Lines with the word "fractalNoise" are the ones wanted. Copy each of them from the entries below.

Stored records
....................

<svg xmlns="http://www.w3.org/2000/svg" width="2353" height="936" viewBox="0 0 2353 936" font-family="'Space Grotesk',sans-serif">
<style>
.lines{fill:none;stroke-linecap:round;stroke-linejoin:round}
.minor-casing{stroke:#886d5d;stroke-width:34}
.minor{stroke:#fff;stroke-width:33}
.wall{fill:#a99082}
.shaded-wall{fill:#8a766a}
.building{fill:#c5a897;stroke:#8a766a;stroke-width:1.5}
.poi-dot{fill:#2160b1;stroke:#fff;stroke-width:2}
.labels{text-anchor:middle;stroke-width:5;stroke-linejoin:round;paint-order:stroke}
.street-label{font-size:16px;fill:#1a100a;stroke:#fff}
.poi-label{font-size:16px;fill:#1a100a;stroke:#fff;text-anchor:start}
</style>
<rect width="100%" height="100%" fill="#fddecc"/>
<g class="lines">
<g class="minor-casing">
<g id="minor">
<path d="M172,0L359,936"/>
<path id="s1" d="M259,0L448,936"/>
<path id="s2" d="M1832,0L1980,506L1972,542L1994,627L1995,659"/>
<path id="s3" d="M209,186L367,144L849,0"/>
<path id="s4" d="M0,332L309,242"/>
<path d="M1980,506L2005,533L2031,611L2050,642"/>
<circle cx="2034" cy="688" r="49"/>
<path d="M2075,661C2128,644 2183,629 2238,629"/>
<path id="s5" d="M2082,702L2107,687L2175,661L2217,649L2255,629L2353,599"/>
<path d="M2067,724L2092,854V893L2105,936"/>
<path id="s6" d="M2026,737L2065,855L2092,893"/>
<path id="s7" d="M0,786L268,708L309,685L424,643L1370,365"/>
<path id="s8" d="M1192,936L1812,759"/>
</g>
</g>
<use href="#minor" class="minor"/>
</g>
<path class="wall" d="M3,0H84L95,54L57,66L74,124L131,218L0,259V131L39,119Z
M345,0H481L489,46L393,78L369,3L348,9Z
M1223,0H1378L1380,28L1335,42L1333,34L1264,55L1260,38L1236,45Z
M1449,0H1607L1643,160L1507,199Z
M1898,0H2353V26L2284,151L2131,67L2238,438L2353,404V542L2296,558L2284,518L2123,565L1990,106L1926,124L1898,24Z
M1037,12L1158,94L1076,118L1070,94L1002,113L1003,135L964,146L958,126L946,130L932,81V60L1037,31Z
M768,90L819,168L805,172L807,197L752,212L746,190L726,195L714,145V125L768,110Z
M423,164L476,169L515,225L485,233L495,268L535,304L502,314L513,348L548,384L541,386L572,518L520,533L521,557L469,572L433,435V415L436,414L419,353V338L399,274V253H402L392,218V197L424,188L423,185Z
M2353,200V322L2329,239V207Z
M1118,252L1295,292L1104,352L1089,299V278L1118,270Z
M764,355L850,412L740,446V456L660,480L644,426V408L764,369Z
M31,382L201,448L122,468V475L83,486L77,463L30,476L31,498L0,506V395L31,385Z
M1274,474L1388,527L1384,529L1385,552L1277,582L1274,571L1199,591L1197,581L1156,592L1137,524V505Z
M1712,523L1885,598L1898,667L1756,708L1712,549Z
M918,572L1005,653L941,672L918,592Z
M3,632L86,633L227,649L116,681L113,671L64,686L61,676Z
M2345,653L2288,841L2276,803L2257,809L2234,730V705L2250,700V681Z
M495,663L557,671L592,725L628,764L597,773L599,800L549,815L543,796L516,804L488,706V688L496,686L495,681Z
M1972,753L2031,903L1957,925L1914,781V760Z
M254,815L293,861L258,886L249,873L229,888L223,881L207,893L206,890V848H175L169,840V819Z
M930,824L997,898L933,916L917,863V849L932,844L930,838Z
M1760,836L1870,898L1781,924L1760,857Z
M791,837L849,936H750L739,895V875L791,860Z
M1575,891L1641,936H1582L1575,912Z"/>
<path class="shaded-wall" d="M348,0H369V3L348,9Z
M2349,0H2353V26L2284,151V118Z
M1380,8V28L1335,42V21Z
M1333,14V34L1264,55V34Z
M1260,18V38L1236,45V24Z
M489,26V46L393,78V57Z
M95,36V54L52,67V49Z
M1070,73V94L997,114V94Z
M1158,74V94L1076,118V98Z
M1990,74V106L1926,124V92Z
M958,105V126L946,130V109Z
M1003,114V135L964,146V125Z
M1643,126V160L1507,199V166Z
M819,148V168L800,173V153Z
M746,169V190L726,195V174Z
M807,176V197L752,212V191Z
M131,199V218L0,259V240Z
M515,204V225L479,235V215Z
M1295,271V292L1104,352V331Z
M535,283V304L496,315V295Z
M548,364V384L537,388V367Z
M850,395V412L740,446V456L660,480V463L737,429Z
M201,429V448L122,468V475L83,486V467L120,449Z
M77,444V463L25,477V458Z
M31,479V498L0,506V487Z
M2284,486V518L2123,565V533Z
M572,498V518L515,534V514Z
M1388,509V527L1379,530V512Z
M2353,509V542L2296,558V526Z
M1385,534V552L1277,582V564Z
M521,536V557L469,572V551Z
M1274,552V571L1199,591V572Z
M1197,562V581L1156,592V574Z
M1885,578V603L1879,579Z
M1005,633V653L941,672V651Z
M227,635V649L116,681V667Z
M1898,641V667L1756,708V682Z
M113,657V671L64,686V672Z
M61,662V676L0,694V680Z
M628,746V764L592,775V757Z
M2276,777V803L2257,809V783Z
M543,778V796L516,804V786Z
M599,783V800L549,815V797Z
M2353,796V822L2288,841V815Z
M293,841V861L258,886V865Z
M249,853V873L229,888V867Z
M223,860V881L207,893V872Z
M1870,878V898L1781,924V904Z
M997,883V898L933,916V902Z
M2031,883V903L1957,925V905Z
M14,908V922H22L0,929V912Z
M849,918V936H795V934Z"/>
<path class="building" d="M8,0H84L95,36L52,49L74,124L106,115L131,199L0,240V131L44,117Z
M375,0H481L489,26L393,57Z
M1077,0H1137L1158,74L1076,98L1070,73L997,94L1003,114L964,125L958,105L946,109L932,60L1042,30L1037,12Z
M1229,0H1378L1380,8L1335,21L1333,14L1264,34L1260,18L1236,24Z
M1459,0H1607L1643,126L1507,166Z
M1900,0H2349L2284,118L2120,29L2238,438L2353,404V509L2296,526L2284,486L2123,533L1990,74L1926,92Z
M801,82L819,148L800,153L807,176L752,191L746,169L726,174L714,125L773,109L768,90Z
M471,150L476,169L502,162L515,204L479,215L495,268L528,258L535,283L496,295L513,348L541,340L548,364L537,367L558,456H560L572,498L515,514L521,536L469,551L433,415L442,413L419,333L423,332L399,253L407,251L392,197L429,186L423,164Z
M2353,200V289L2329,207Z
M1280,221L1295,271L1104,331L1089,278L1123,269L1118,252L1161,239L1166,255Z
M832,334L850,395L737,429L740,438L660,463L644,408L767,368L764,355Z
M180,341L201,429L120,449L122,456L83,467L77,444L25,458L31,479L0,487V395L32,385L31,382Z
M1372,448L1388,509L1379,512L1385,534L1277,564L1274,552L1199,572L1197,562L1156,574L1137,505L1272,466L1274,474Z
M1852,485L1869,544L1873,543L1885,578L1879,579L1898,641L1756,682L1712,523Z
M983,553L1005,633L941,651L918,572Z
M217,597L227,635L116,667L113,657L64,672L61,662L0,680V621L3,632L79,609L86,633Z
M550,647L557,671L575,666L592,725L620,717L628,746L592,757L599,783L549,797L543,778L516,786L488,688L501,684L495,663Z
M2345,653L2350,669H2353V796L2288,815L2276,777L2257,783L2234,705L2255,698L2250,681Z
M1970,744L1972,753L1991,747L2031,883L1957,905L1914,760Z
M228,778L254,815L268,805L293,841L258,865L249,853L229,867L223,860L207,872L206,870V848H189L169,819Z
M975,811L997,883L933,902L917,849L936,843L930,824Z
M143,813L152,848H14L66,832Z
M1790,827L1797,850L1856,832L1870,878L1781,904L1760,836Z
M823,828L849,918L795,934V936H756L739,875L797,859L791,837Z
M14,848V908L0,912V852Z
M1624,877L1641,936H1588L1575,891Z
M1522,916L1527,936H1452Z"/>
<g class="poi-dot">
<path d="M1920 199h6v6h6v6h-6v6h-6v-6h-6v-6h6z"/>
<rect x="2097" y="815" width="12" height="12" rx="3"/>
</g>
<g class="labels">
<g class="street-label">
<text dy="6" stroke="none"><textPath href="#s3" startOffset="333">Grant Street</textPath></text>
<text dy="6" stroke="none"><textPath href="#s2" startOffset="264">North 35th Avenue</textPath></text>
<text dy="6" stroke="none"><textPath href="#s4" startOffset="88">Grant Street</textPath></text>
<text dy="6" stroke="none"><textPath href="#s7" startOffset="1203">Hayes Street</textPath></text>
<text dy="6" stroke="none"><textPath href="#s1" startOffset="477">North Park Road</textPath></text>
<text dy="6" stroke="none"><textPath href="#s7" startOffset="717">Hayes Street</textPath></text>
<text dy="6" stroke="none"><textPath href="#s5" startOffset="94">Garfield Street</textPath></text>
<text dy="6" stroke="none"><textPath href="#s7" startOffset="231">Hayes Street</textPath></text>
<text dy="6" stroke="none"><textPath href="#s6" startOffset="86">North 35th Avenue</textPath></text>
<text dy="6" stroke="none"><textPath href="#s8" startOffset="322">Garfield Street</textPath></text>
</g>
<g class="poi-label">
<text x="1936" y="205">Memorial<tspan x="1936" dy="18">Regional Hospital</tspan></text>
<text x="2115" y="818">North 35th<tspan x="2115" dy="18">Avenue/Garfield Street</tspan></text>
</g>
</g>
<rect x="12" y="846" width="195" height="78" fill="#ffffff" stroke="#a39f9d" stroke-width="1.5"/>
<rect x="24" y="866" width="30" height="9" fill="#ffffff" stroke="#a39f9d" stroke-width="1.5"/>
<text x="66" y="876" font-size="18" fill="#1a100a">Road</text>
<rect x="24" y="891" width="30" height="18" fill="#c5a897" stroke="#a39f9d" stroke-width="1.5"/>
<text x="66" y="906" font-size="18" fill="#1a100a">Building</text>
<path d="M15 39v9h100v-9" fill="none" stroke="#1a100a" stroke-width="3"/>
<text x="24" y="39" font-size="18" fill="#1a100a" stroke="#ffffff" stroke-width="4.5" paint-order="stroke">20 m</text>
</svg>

....................

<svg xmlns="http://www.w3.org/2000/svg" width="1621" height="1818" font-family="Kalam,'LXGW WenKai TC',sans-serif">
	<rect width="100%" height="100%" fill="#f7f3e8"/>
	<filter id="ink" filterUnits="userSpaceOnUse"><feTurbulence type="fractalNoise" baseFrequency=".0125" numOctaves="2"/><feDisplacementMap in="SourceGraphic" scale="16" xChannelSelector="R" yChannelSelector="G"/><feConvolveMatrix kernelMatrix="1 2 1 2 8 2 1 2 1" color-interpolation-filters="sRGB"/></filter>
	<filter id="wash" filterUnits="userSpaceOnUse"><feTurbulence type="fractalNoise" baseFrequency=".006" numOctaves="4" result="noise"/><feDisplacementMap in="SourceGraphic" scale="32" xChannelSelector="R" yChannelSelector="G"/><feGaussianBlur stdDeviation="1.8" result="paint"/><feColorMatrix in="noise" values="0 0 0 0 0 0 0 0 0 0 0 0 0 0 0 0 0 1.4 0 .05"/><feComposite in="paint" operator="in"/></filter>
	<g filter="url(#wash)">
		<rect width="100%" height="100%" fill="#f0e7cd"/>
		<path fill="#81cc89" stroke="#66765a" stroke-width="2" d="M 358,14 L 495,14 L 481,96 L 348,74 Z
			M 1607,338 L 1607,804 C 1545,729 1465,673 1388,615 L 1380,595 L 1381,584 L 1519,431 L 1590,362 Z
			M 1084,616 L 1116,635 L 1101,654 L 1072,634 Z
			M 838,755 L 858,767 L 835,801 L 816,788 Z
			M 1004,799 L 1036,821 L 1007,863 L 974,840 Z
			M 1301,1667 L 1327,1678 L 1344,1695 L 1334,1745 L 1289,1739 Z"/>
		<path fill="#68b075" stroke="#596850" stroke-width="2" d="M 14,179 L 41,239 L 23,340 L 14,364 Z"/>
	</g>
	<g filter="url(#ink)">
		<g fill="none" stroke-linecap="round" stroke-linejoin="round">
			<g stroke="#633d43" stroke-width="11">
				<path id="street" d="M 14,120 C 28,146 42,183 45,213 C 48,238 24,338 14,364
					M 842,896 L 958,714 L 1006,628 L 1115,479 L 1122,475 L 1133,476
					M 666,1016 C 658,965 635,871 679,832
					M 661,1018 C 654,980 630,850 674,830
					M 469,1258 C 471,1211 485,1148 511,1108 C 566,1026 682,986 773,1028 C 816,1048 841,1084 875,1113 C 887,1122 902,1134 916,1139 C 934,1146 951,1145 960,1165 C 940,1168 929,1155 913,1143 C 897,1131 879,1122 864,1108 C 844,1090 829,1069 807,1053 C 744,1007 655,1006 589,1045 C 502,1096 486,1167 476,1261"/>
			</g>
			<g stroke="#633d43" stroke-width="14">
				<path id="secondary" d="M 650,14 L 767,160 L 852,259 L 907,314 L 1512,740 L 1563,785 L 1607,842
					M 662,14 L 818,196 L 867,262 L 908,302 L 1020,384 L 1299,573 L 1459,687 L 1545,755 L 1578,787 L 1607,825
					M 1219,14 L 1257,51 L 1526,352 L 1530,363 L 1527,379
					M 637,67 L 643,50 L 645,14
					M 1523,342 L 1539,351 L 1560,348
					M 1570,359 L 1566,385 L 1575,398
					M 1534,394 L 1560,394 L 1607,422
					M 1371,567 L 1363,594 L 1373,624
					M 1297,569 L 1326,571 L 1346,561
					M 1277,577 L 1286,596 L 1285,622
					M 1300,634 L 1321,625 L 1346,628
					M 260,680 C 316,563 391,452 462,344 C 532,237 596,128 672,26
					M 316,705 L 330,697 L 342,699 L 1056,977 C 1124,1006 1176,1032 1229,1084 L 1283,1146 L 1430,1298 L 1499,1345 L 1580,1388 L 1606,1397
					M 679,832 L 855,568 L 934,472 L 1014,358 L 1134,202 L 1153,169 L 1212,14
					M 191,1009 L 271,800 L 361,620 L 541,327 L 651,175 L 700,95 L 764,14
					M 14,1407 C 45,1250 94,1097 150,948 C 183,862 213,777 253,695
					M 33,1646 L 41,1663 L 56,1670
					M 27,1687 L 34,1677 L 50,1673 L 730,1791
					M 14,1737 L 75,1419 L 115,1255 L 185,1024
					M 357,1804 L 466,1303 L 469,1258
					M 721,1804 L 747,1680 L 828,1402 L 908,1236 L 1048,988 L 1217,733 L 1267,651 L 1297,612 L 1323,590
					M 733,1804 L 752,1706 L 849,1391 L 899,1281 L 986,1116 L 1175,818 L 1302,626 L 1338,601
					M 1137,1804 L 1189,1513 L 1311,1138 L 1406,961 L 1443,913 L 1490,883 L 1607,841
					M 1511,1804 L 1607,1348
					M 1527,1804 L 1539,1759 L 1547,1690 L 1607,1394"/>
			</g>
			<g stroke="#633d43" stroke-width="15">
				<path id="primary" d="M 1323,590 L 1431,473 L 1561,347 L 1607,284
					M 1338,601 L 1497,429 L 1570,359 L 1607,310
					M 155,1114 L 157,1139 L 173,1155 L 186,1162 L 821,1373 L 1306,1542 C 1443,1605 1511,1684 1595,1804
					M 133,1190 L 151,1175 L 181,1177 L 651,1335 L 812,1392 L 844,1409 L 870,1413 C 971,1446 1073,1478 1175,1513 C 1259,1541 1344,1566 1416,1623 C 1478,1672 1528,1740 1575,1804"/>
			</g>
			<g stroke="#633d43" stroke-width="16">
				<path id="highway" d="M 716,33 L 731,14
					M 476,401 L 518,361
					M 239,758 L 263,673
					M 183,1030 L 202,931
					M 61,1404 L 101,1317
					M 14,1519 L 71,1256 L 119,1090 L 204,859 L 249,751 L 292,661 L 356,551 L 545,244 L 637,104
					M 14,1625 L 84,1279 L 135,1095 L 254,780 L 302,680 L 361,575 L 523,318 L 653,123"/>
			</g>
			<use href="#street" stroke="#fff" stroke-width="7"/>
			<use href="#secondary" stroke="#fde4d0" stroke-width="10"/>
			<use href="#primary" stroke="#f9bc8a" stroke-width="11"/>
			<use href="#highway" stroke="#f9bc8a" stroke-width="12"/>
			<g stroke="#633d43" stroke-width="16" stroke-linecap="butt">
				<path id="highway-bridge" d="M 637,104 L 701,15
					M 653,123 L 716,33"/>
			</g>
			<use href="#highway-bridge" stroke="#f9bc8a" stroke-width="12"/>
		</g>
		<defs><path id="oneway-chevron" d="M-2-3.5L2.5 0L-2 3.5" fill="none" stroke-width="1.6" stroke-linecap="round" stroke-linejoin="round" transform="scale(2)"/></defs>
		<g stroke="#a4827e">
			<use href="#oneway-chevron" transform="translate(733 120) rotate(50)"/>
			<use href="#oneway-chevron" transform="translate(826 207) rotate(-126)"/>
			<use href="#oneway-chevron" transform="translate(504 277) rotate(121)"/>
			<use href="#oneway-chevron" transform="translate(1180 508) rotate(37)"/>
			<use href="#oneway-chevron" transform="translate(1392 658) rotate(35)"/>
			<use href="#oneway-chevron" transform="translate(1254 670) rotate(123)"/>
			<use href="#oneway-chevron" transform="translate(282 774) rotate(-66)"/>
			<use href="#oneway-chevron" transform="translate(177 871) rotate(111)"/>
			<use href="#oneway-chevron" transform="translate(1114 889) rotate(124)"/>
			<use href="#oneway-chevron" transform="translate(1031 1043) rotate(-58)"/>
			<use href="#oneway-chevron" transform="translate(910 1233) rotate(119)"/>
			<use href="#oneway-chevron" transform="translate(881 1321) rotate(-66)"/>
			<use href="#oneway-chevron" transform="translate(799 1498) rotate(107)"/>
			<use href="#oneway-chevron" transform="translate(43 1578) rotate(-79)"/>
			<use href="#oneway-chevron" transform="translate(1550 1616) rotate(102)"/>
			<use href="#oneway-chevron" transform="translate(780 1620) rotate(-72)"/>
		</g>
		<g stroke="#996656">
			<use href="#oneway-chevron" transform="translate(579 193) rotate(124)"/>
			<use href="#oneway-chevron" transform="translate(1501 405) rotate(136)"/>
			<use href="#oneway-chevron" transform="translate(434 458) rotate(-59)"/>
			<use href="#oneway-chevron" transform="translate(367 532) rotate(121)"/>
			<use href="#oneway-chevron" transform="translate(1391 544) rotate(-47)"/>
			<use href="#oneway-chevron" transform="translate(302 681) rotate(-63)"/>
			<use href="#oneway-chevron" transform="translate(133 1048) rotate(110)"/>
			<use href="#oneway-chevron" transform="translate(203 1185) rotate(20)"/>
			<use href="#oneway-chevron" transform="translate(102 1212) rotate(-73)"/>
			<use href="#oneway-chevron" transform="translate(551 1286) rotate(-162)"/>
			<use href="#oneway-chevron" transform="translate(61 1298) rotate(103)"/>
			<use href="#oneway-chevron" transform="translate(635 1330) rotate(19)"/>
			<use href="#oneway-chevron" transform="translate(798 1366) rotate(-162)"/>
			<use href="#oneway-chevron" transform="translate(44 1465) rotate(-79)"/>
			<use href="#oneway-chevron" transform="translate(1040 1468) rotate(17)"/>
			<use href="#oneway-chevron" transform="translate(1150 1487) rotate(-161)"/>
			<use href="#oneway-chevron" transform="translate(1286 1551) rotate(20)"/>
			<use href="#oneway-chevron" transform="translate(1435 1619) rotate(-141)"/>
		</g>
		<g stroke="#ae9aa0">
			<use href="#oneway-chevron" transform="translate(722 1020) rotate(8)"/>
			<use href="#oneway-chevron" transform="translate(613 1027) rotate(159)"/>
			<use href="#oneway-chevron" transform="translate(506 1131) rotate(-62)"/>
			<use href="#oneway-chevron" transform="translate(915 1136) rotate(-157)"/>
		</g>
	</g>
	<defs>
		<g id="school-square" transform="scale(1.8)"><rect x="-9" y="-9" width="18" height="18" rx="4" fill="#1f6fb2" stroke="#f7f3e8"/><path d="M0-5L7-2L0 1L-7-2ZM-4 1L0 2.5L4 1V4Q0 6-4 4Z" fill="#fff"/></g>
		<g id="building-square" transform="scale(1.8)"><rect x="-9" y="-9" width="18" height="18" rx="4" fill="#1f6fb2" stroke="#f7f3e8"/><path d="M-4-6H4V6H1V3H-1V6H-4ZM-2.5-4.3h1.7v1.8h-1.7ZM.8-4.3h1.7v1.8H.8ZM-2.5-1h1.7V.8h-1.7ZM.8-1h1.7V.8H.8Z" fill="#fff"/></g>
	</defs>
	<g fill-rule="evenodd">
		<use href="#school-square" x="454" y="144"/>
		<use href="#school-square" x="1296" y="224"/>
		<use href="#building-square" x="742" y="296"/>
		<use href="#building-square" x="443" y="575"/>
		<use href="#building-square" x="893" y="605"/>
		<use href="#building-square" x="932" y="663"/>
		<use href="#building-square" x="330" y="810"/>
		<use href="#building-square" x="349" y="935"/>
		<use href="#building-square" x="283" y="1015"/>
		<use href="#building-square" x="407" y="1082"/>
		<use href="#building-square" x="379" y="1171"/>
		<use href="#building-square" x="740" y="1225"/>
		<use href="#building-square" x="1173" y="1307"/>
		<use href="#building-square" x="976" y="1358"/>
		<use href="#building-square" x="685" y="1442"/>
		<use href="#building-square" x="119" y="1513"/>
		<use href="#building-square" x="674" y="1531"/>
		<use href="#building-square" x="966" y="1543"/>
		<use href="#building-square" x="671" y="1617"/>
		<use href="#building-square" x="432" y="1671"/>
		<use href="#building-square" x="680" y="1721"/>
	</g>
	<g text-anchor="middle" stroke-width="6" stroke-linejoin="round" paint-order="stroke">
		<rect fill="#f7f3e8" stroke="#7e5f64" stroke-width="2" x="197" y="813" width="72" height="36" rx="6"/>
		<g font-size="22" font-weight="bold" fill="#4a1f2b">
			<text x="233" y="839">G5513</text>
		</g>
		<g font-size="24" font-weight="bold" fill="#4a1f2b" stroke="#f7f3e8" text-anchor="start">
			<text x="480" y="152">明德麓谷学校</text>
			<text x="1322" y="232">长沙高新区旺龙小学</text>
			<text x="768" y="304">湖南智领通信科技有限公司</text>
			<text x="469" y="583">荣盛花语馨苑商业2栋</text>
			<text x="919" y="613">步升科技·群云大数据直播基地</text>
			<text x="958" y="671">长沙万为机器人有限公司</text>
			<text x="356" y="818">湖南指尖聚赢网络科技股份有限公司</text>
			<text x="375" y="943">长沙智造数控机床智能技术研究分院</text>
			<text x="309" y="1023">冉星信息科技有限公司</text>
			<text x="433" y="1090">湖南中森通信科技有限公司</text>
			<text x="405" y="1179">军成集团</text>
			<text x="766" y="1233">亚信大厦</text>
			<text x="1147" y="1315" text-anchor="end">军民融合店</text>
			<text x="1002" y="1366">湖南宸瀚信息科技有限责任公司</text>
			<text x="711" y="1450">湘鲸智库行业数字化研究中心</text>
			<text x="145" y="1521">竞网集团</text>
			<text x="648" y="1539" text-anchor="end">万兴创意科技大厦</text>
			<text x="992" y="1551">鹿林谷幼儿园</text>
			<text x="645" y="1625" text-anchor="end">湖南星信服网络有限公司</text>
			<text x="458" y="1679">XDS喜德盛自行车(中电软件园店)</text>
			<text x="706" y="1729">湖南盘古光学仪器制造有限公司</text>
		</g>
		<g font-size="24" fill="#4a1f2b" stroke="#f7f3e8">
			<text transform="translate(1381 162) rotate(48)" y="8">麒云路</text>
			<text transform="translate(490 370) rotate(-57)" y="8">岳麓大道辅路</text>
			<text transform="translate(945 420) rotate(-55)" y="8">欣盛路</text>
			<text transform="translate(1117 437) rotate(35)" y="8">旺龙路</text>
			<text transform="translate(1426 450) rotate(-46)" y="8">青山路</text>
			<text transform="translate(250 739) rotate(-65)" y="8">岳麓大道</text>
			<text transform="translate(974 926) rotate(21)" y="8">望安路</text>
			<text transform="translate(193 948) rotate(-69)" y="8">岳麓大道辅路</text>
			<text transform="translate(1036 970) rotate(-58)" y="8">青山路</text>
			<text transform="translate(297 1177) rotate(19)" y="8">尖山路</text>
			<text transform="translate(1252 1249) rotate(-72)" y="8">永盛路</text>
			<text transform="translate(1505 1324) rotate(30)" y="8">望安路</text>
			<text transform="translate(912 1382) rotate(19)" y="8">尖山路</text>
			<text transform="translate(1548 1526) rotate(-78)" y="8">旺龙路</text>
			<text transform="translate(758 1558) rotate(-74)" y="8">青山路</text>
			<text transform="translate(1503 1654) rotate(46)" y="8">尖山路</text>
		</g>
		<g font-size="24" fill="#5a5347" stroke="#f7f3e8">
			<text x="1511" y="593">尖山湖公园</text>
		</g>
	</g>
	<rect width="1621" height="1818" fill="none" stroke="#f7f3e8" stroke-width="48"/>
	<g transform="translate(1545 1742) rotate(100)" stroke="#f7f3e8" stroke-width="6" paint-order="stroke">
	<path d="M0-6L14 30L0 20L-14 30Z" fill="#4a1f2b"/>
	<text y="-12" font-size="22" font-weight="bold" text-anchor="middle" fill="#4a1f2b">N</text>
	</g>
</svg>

....................

COMPLETED TASK
	<filter id="ink" filterUnits="userSpaceOnUse"><feTurbulence type="fractalNoise" baseFrequency=".0125" numOctaves="2"/><feDisplacementMap in="SourceGraphic" scale="16" xChannelSelector="R" yChannelSelector="G"/><feConvolveMatrix kernelMatrix="1 2 1 2 8 2 1 2 1" color-interpolation-filters="sRGB"/></filter>
	<filter id="wash" filterUnits="userSpaceOnUse"><feTurbulence type="fractalNoise" baseFrequency=".006" numOctaves="4" result="noise"/><feDisplacementMap in="SourceGraphic" scale="32" xChannelSelector="R" yChannelSelector="G"/><feGaussianBlur stdDeviation="1.8" result="paint"/><feColorMatrix in="noise" values="0 0 0 0 0 0 0 0 0 0 0 0 0 0 0 0 0 1.4 0 .05"/><feComposite in="paint" operator="in"/></filter>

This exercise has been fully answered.